Urogynecological examination indicated urine leakage from the vagina, not from the urethra. Serum creatinine level, complete urinalysis, urinary culture, and urinary ultrasonography were normal. Due to a suspicion of VVF, a 14 Fr urethral catheter was inserted in the bladder and the methylene blue test revealed urinary leakage from the vagina. The diagnosis of VVF was confirmed by the visualization of a fistula tract approximately 5 mm in diameter in the bladder trigone region on cystoscopy which was performed on an outpatient basis . Elective surgery was planned for the fistula repair.
Following preoperative preparation, the patient was placed in the lithotomy position at operation room under spinal anesthesia. After cleaning and draping, the location and width of the fistula tract was determined by entering the bladder with the cystoscopy. An optical lens (for imaging) and a 5mm laparoscopic trocar (working trocar) were carefully inserted into the bladder through the female urethra. Subsequently, the VVF line was sutured at 1-2 mm intervals and the bladder side was closed using 4/0 absorbable sutures that were advanced into the bladder through the working trocar. The procedure was completed after inserting a 14 Fr urethral catheter in the bladder.

[Data entries]
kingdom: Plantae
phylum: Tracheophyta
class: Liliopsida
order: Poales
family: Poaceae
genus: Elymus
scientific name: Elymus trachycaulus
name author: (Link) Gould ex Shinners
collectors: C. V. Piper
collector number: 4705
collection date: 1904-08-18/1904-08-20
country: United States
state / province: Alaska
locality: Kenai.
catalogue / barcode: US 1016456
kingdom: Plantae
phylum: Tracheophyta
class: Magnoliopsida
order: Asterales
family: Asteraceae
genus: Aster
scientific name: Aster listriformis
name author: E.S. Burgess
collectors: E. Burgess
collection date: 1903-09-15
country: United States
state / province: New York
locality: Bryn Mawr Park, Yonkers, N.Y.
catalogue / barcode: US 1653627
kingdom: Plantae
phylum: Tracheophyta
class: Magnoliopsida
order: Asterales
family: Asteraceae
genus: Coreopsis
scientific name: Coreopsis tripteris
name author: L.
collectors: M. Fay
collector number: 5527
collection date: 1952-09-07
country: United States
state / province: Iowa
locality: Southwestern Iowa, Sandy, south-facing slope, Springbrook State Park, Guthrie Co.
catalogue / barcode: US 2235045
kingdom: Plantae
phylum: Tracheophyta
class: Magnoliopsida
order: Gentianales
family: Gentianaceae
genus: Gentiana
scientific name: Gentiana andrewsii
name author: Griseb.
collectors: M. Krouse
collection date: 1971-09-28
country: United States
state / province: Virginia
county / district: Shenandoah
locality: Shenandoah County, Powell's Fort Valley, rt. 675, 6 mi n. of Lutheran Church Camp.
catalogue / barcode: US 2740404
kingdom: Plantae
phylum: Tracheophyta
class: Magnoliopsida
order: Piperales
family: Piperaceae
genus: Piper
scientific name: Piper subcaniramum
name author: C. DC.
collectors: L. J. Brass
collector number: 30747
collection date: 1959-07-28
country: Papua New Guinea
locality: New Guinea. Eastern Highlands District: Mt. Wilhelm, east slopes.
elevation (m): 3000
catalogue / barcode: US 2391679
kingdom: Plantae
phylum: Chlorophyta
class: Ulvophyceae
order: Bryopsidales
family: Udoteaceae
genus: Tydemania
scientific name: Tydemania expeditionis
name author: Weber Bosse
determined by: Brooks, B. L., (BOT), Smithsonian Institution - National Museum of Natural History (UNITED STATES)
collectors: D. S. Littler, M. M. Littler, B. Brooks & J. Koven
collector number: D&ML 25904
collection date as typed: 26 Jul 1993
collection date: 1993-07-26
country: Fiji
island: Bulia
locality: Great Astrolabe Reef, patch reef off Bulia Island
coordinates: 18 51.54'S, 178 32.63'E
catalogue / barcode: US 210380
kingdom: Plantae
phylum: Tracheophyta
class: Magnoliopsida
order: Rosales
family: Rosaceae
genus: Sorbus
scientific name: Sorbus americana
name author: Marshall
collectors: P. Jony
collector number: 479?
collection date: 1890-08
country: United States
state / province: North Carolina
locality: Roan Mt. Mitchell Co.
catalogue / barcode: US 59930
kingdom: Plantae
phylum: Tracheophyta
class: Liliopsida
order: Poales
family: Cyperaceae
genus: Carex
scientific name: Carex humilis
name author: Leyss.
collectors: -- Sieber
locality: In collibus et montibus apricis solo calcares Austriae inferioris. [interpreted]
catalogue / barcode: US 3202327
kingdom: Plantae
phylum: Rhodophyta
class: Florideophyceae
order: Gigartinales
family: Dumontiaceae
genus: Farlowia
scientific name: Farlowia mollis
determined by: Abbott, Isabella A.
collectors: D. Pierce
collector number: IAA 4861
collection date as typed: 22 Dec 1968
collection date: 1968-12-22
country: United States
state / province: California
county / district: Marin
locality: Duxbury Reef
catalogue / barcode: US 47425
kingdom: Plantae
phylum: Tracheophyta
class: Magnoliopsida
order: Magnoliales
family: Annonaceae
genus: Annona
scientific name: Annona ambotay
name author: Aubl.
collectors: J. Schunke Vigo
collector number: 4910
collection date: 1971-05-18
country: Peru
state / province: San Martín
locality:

§ **Prompt**: Reproduce the full text on the vesicovaginal fistula diagnosis and repair word for word.

§ **Result of this task**:
Urogynecological examination indicated urine leakage from the vagina, not from the urethra. Serum creatinine level, complete urinalysis, urinary culture, and urinary ultrasonography were normal. Due to a suspicion of VVF, a 14 Fr urethral catheter was inserted in the bladder and the methylene blue test revealed urinary leakage from the vagina. The diagnosis of VVF was confirmed by the visualization of a fistula tract approximately 5 mm in diameter in the bladder trigone region on cystoscopy which was performed on an outpatient basis . Elective surgery was planned for the fistula repair.
Following preoperative preparation, the patient was placed in the lithotomy position at operation room under spinal anesthesia. After cleaning and draping, the location and width of the fistula tract was determined by entering the bladder with the cystoscopy. An optical lens (for imaging) and a 5mm laparoscopic trocar (working trocar) were carefully inserted into the bladder through the female urethra. Subsequently, the VVF line was sutured at 1-2 mm intervals and the bladder side was closed using 4/0 absorbable sutures that were advanced into the bladder through the working trocar. The procedure was completed after inserting a 14 Fr urethral catheter in the bladder.